Abstract

Hepatic encephalopathy (HE) is a leading contributor to morbidity in liver disease. While hyperammonaemia plays a key role, the mechanisms of cerebral toxicity are unclear. We hypothesized that serum hyperosmolality contributes to HE during acute (ALF) and acute-on-chronic liver failure (ACLF) through mechanisms that affect the water and solute composition of the cerebral environment. We performed a retrospective analysis of serum osmolality, cerebral spinal fluid (CSF) solute density (specific gravity, determined from computed tomography attenuation) and clinical HE severity (Glasgow Coma Score [GCS]) at the time of intensive care admission in a prospectively identified cohort of liver failure patients with overt HE. Seventy-three patients (39 ALF and 34 ACLF) were included, of whom 28 (38%) were comatose. Serum osmolality (303.9±15.4mOsm/kg) was elevated despite normal serum sodium (136.6±6.3mEq/L).
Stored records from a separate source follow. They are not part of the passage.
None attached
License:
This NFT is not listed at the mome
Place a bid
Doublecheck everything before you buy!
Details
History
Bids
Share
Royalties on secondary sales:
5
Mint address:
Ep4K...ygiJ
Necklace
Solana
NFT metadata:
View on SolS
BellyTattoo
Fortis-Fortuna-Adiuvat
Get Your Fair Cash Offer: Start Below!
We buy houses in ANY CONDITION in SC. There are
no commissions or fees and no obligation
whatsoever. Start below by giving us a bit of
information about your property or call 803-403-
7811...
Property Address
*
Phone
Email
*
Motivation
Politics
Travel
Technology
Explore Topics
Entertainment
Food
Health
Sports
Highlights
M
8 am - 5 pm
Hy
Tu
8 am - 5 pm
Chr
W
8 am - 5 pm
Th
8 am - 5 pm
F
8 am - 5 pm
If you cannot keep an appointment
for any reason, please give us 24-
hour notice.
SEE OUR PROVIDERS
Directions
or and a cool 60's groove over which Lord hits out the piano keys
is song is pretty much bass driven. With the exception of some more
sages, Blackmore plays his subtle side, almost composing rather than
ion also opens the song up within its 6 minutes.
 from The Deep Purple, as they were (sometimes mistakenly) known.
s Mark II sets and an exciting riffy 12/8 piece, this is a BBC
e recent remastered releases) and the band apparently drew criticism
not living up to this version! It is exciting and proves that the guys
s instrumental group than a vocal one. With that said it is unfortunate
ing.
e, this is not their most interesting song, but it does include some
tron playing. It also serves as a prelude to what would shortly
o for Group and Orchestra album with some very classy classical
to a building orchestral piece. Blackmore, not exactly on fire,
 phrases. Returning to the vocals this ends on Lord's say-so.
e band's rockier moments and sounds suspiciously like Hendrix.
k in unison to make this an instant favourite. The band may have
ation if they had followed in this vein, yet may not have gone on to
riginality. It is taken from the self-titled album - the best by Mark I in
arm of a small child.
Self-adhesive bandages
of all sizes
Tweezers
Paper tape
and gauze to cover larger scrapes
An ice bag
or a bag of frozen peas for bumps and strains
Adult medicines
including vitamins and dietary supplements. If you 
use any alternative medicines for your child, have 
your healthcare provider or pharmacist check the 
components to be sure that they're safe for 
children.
Increased osmolality was independently associated with more severe encephalopathy (ordinal adjusted OR 0.26 [95% CI 0.22, 0.31] for higher GCS per standard deviation increase in osmolality) and lower CSF-specific gravity (linear adjusted β=-0.039 [95% CI -0.069, -0.009] Hounsfield unit per 1mOsm/kg). In the context of related research, these data suggest that hyperosmolality increases brain exposure to metabolic toxins by blood-brain barrier alteration and may be a unique therapeutic target.